This warning, is indeed a serious error, as if realloc() needs to reallocate the memory in another place, it will return a valid pointer pointing to a different place, invalidating the one you passed to the routine.

You can do:

chaine1 = realloc(chaine1, sizeof(char)*(taille1 + taille2 + 1));

instead. If you don't and realloc() moves the buffer to elsewhere, the memory pointed by chaine1 will be unallocated, and Undefined Behavior will be in force. Look that I check the pointer again, after realloc() has return, as it could be wrong (the original value will have been lost if you don't save it first, but you cannot continue, once realloc has failed)

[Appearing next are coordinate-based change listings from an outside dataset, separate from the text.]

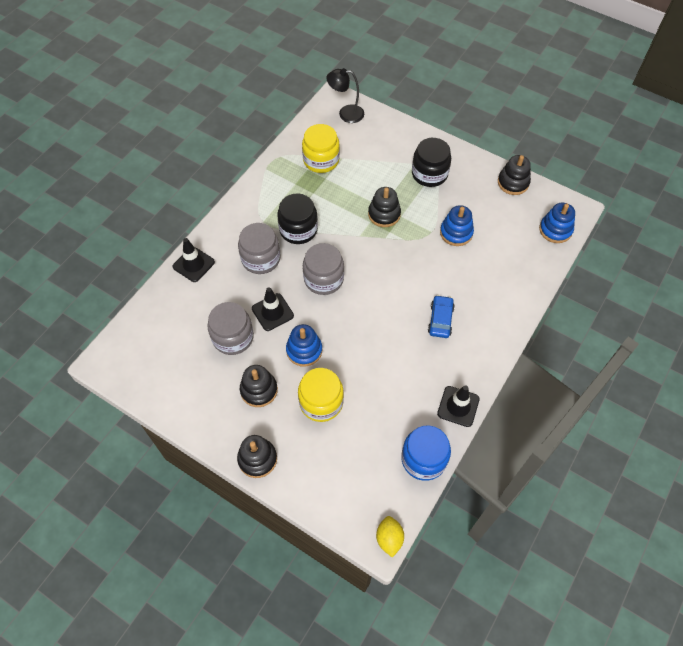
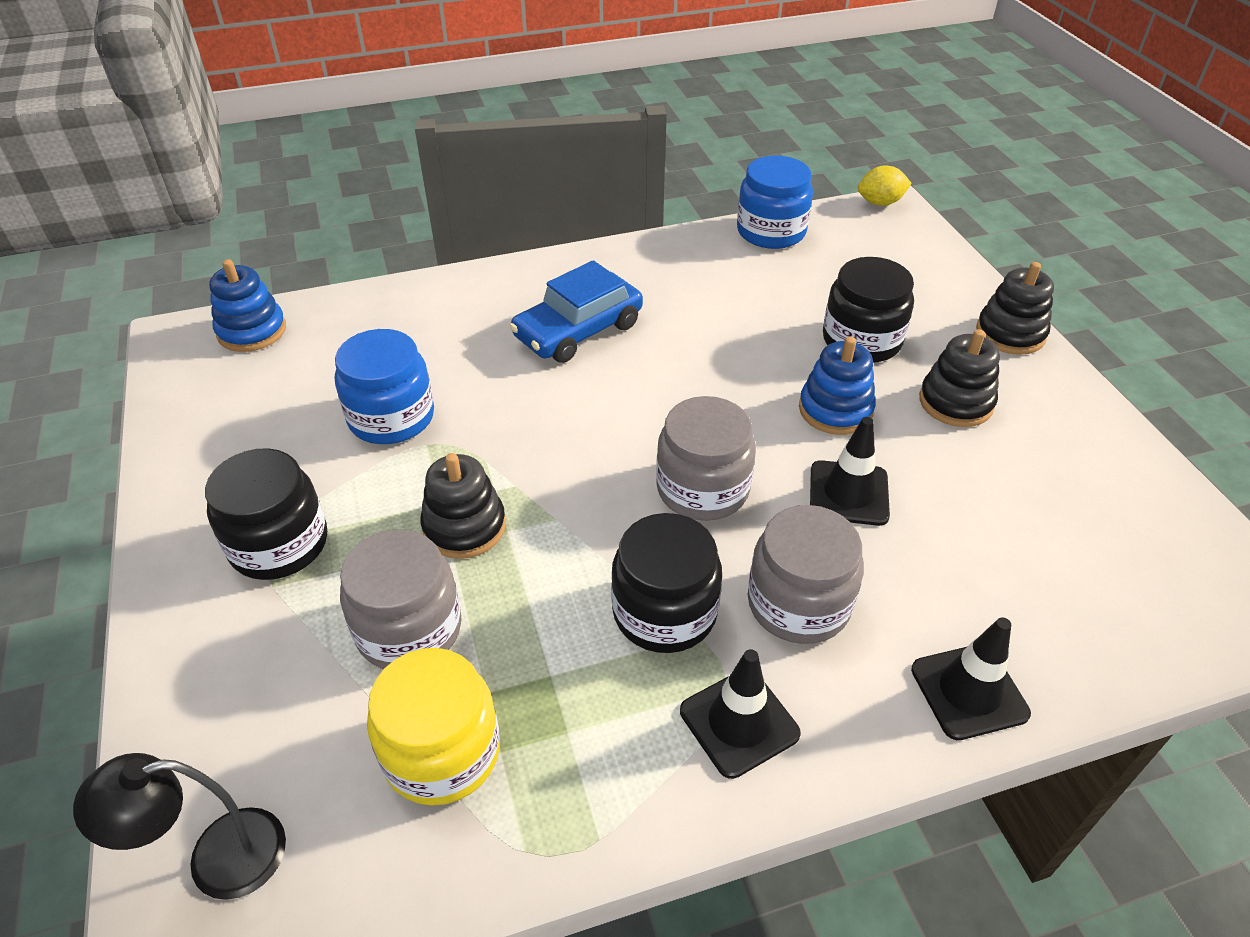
camera: 140 degrees left, 15 degrees down
(233, 337) = (957, 497): grey jar -> grey jar (409, 629)
(321, 402) = (861, 340): yellow jar -> black jar
(346, 113) = (217, 858): black lamp -> black lamp turned 120 degrees clockwise
(389, 538) = (880, 203): yellow lemon -> yellow lemon turned 45 degrees clockwise
(440, 320) = (578, 330): blue car -> blue car, size x1.52
(456, 233) = (391, 417): blue stacking toy -> blue jar
(458, 406) = (671, 247): black traffic cone -> black traffic cone (739, 722)
(513, 183) = (183, 429): black stacking toy -> none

Next is how your code should appear, after the modifications proposed:

#include <stdio.h>
#include <stdlib.h>
#include <math.h>
#include <string.h>

int main()
{   
    char* chaine1 = (char*)malloc(10*sizeof(char));
    char* chaine2 = (char*)malloc(10*sizeof(char));
   
    if(chaine1 == NULL || chaine2 == NULL)
        return -2;
   
    strcpy(chaine1, "Salut les");
    strcpy(chaine2, " codeurs!");
   
    printf("Chaine 1: %s\n", chaine1);
    printf("Chaine 2: %s\n", chaine2);
   
    int taille1 = strlen(chaine1);
    int taille2 = strlen(chaine2);
   
    char* tmp_chaine = (char*)malloc(sizeof(char)*10);
   
    if(tmp_chaine == NULL)
        return -2;
   
    strcpy(tmp_chaine, chaine1);
   
    chaine1 = realloc(chaine1, sizeof(char)*(taille1+taille2+1));

    if (chaine1 == NULL)
        return -3;
   
    for(int i = 0; i <= taille1; i++)
        chaine1[i] = tmp_chaine[i];

    for(int i = 0; i <= taille2; i++)
        chaine1[taille1+i] = chaine2[i];

    printf("%s", chaine1);

    return 0;
}